Substitute "tilt" for "roll" in the stretch from the line containing "pose: elev=206.4 azim=73.7" through the line containing "Dot at: (288, 253)", changing nothing else. Give only those lines, and leave the pictures out.

— Start SOURCE RECORDS —

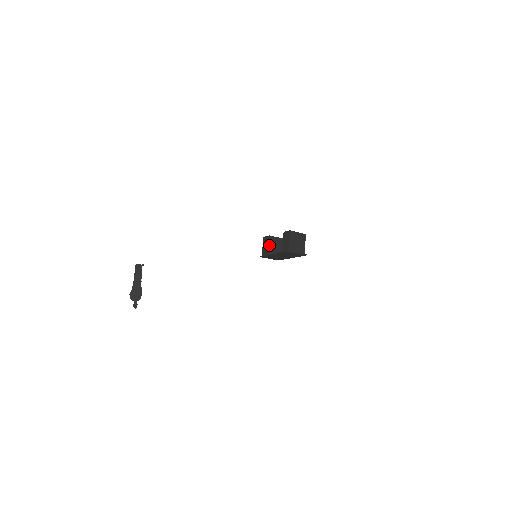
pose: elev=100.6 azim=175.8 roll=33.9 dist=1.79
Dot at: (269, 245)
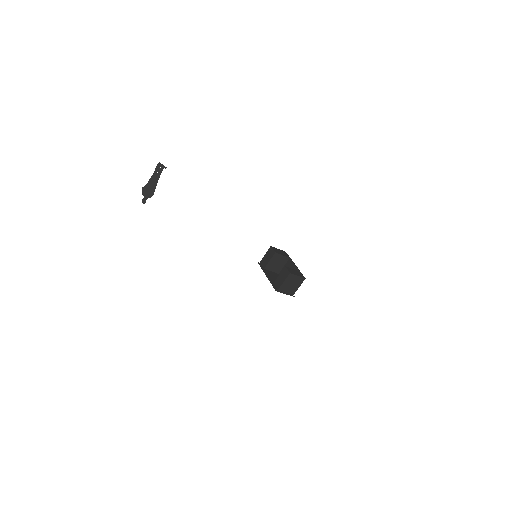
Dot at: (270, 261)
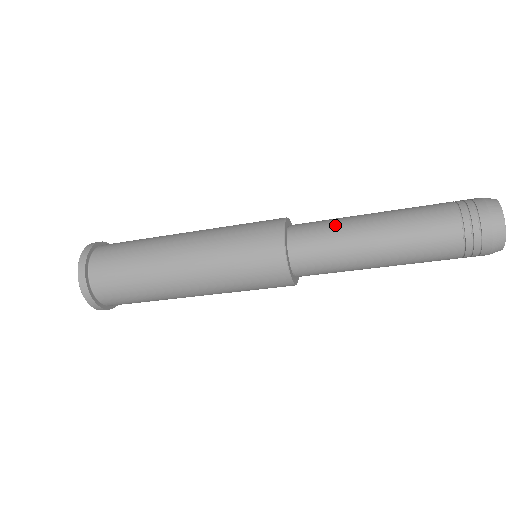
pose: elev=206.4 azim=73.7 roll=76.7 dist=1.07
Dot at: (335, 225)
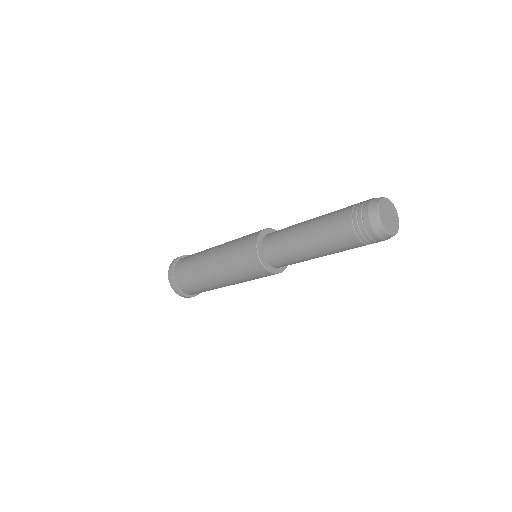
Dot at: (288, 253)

— End SOURCE RECORDS —
— Start SOURCE RECORDS —

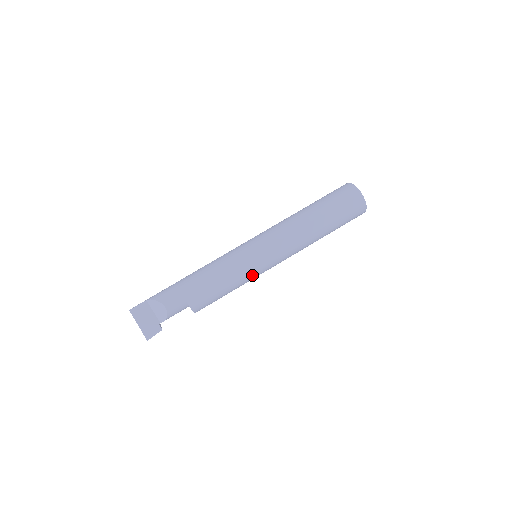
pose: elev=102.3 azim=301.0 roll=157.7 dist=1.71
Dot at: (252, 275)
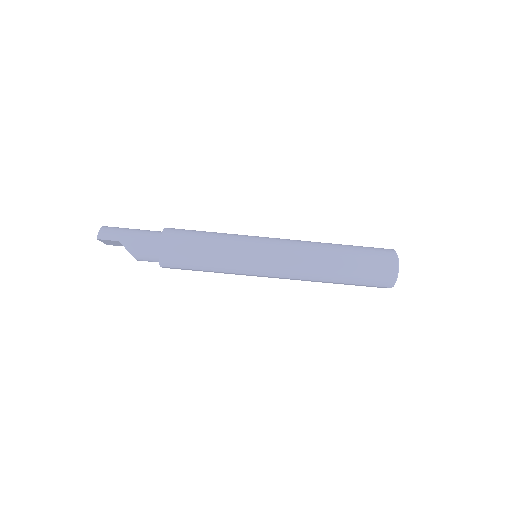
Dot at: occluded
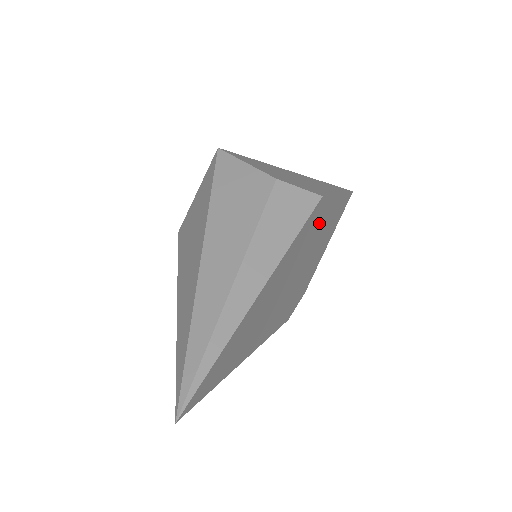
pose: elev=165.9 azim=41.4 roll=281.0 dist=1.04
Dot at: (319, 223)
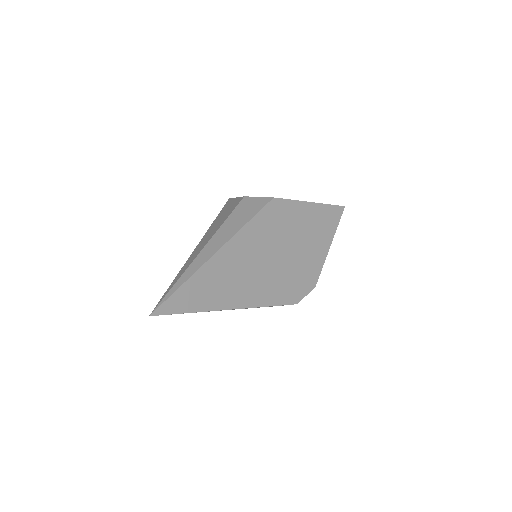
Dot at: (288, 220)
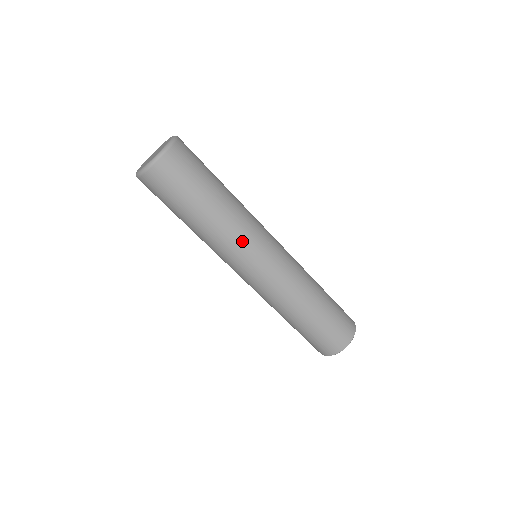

— End SOURCE RECORDS —

#### EXERCISE OUTPUT
pose: elev=206.4 azim=73.7 tilt=76.7 dist=1.07
Dot at: (335, 225)
Dot at: (288, 253)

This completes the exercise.